Светлый фон

– Тогда взорвем его. Взрывы они выносят. Наши погибшие корабли о том свидетельствуют. Теперь самое настоятельное, Эли. Надо восстановить МУМ. Займись этим с Эллоном.

– Эллон собирается менять течение времени в микропроцессах, чтобы разобраться в явлении, которое Оан называл раком времени.

Осима внезапно рассердился. Энергичный капитан изнывал от безделья. Он знал свое дело отлично: смело вел корабли, отважно бросался в бой, когда-то без жалоб переносил муки плена. Он был из тех, кто охотно взваливает на себя тяготы соседа, но никогда не отягчает того своими. В беде и в часы торжества я видел его неизменно собранным и упругим, как сжатая пружина, – о лучшем капитане для своего корабля я не мог и мечтать.
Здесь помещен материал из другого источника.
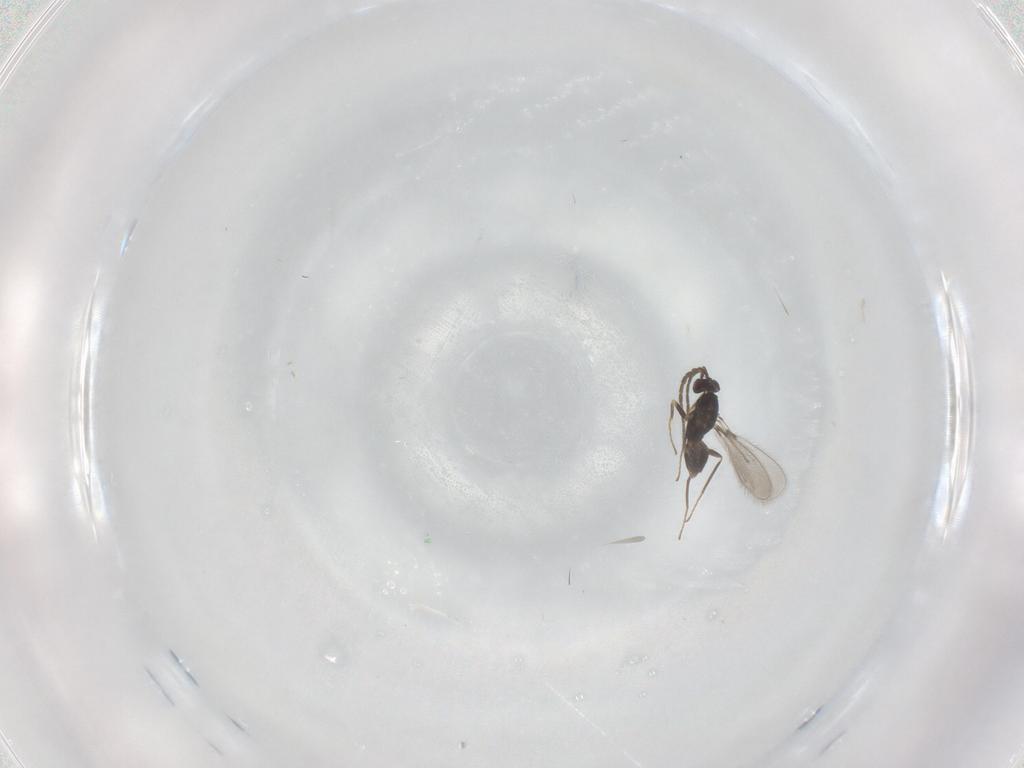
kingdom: Animalia
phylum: Arthropoda
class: Insecta
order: Hymenoptera
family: Mymaridae
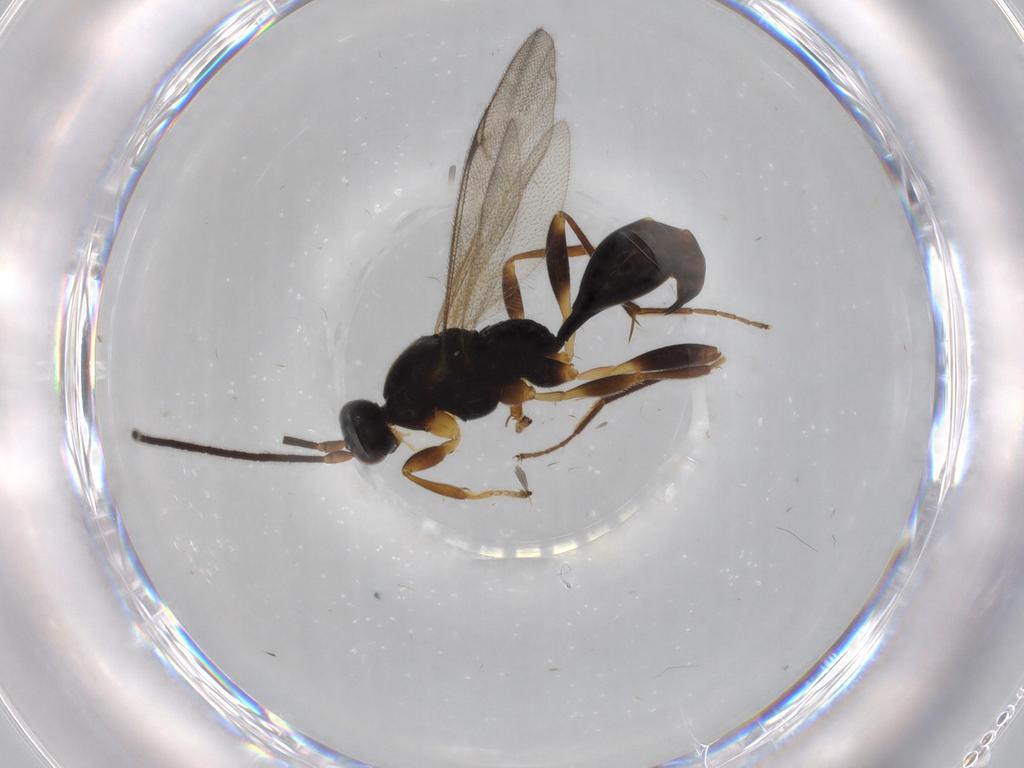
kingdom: Animalia
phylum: Arthropoda
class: Insecta
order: Hymenoptera
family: Proctotrupidae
И раньше он не грубил мне, даже когда, усталый и растерянный, сам я не церемонился. Сейчас он грубил. Если бы он знал древние ругательства, как знал их – из любви к забавным словосочетаниям – Ромеро, он ругался бы той руганью, которую Павел почему-то называл площадной, хотя сам я никак не могу взять в толк, почему ругань должна зависеть от места, где ругаются, а не от настроения ругателя.

– Адмирал, может быть, довольно глупостей? Больное время, рыхлое, дырчатое, пузырчатое!.. Вы научный руководитель экспедиции! Вы должны представить план, как выйти из затруднений, а мы будем его осуществлять. Не узнаю вас, адмирал! Раньше вы быстрей создавали проекты действий и энергичней проводили их в жизнь.

Я невольно опустил голову, чтобы не видеть гневного взгляда Осимы. Все мы переменились, не один я, но могло ли это служить оправданием? Олег молчал, и это показывало, что он тоже недоволен.

– Вы правы, друзья, самая настоятельная задача – восстановить управление кораблями. Пока вы будете заниматься эвакуацией «Овна», я постараюсь что-нибудь сделать с мыслящими машинами.

Из командирского зала я прошел к дракону. Бродяга устало лежал на полу. На его спине Труб и Гиг увлеченно сражались в дурачка. Этой игре их обучил Лусин, он пытался и мне привить любовь к картежным баталиям, но я так и не постиг игры, хотя Лусин уверял, что правила просты. Ангел и невидимка состязались на толчки, проигравший получал затрещину. Я как-то видел финал одной игры. Гиг, продув партию, получил такой удар крылом, что рухнул наземь, едва не порастеряв кости. Затрещины, отпускаемые Гигом, были послабей, зато он выигрывал чаще. Невидимкам не может не везти в игре, объяснял мне Гиг, ибо игра – сражение, а разве есть лучшие воины, чем невидимки?

– Эли, садись с нами! – предложил Труб, важно расчесывая когтями пышные бакенбарды. – Втроем тоже можно играть.